SQL Server cannot directly compare a varchar and nvarchar value so it must convert one.
String manipulation or conversion on an indexed column will render the index useless

Prepare to be converted

When it comes to comparing a varchar and nvarchar, the lowest common denominator must be found. An nvarchar cannot be converted to a varchar because data would potentially be lost. Therefore, the varchar must be converted to an nvarchar. If you have a table with a char or varchar column and you wish to compare it to an nvarchar, every row in the table will need to be converted first before it can be compared to your value.

What index?

Indexes on a table effectively store a copy of the data in that column (or those columns) in a pre-sorted fashion that makes it easy to find. Imagine if you kept a separate address book sorted by middle name in case you wanted to quickly find any friend with "Fred" as a middle name.

[code]SELECT *
FROM addresses
WHERE middle_name = 'Fred'
[/code]

Your pre-sorted index on middle name would make this easy.
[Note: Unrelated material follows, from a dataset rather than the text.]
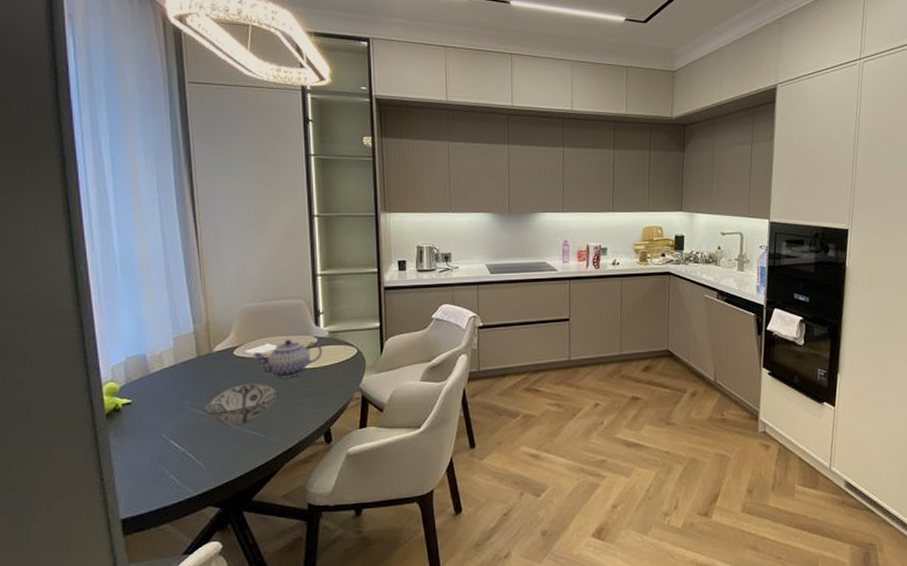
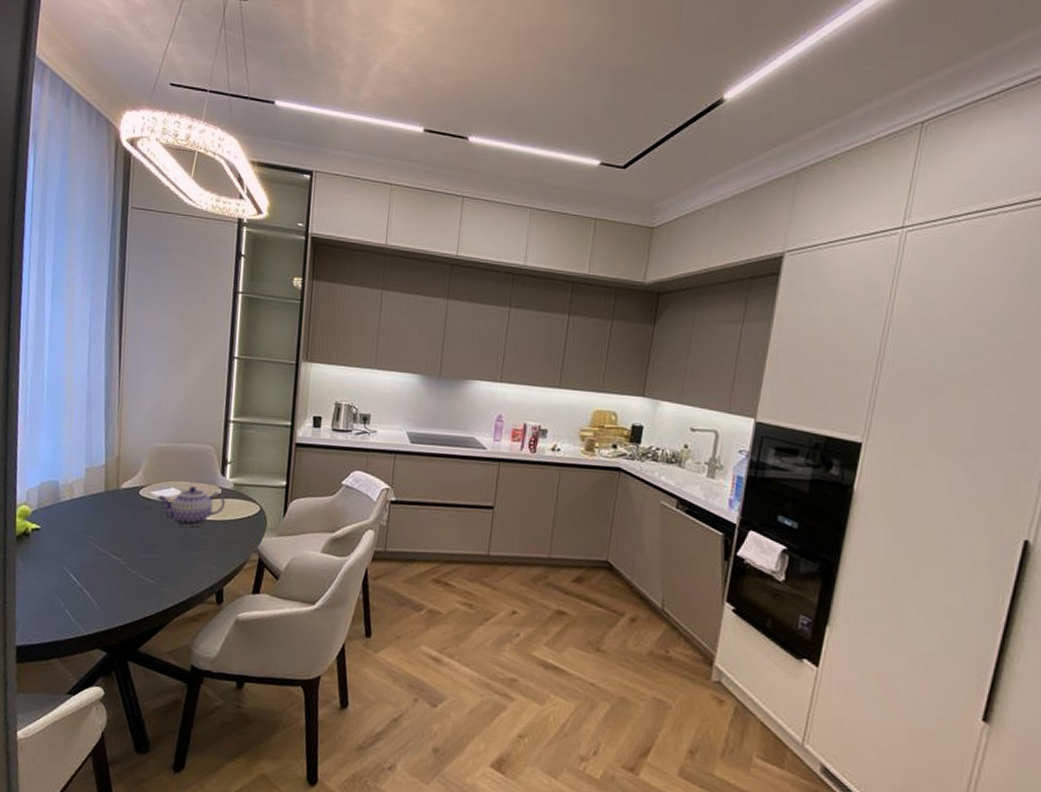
decorative bowl: present [203,383,278,424] -> none [104,526,177,569]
You can skip straight to the F's, then back to the Fr's etc. Now, imagine you wanted to find all friends who had the letter "u" as the third letter in their middle name:

[code]SELECT *
FROM addresses
WHERE substring(middle_name,3,1) = 'u'
[/code]

Now, your address book sorted by middle name isn't really useful anymore. You pretty much have to go through every record in pull out the third character of every middle name. This is basically what can happen if you are selecting against a char or varchar column in your database with a Unicode value in an nchar or nvarchar variable since every value in the table must be converted before it can be compared. Let's look at this in action.

Example

If you have SQL Server 2005, Open up a New Query window Management Studio and paste in the following code:

[code]DECLARE @tmp AS TABLE
(myvarchar  varchar(50) PRIMARY KEY)

DECLARE @myparam AS varchar(50)

INSERT INTO @tmp VALUES ('test')
SET @myparam = 'test'

SELECT *
FROM @tmp
WHERE myvarchar = @myparam
[/code]

Click on the "Query" menu and choose "Include Actual Execution Plan" and click "Execute". Look at your Execution plan. Since the data types between the myvarchar column and the @myparam value matched, you will see a Clustered Index Seek was used and the predicate was
myvarchar = [@myparam]

Now, change @myparam to an nvarchar like so:

[code]DECLARE @myparam AS nvarchar(50)[/code]
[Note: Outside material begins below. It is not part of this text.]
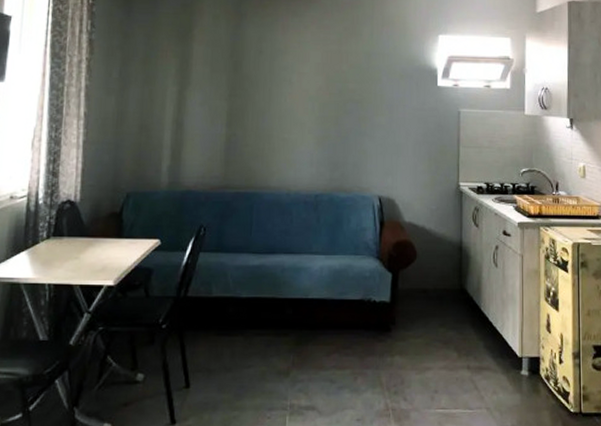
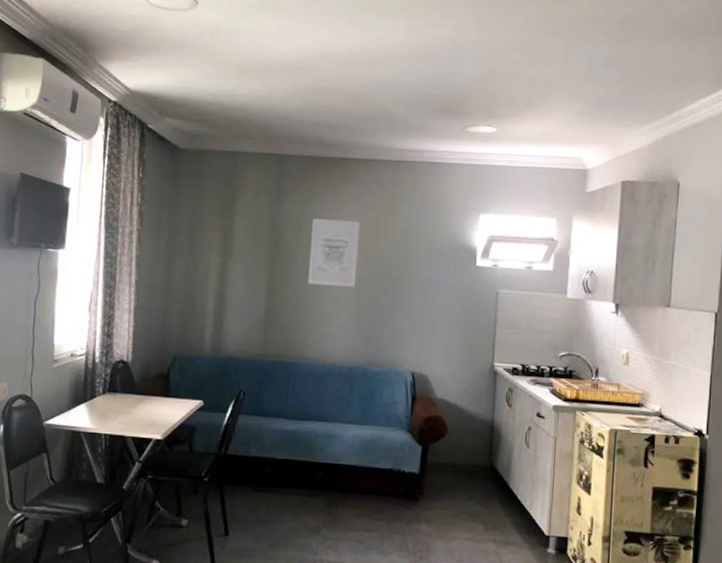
wall art: none [270,43,321,112] -> present [308,218,360,287]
Run again and look at the execution plan. First you will see we have changed to a "Clustered Index Scan" and the predicate for our select is:
CONVERT_IMPLICIT(nvarchar(50),[myvarchar],0)=[@myparam]

SQL Server implicitly converted every value in the myvarchar column to an nvarchar for us. In our quaint little example, the performance difference between both is negligible, but imagine a table with a few million records. The difference between an Index Seek and an Index Scan can go from milliseconds to minutes. As far as the fix goes, I'm not positive on this, but I think you may need to create two data sources-- one that uses Unicode format strings, and another that doesn't and use the appropriate data source based on the table you are hitting. Of course, if your app really uses Unicode strings, your database tables should probably already be nvarchars anyway. Also permissible, is to cast your nvarchar into a new variable of type varchar prior to running the select. Just make sure you aren't going to lose any data though.

SQL Server Gotcha: Implicit Unicode Conversion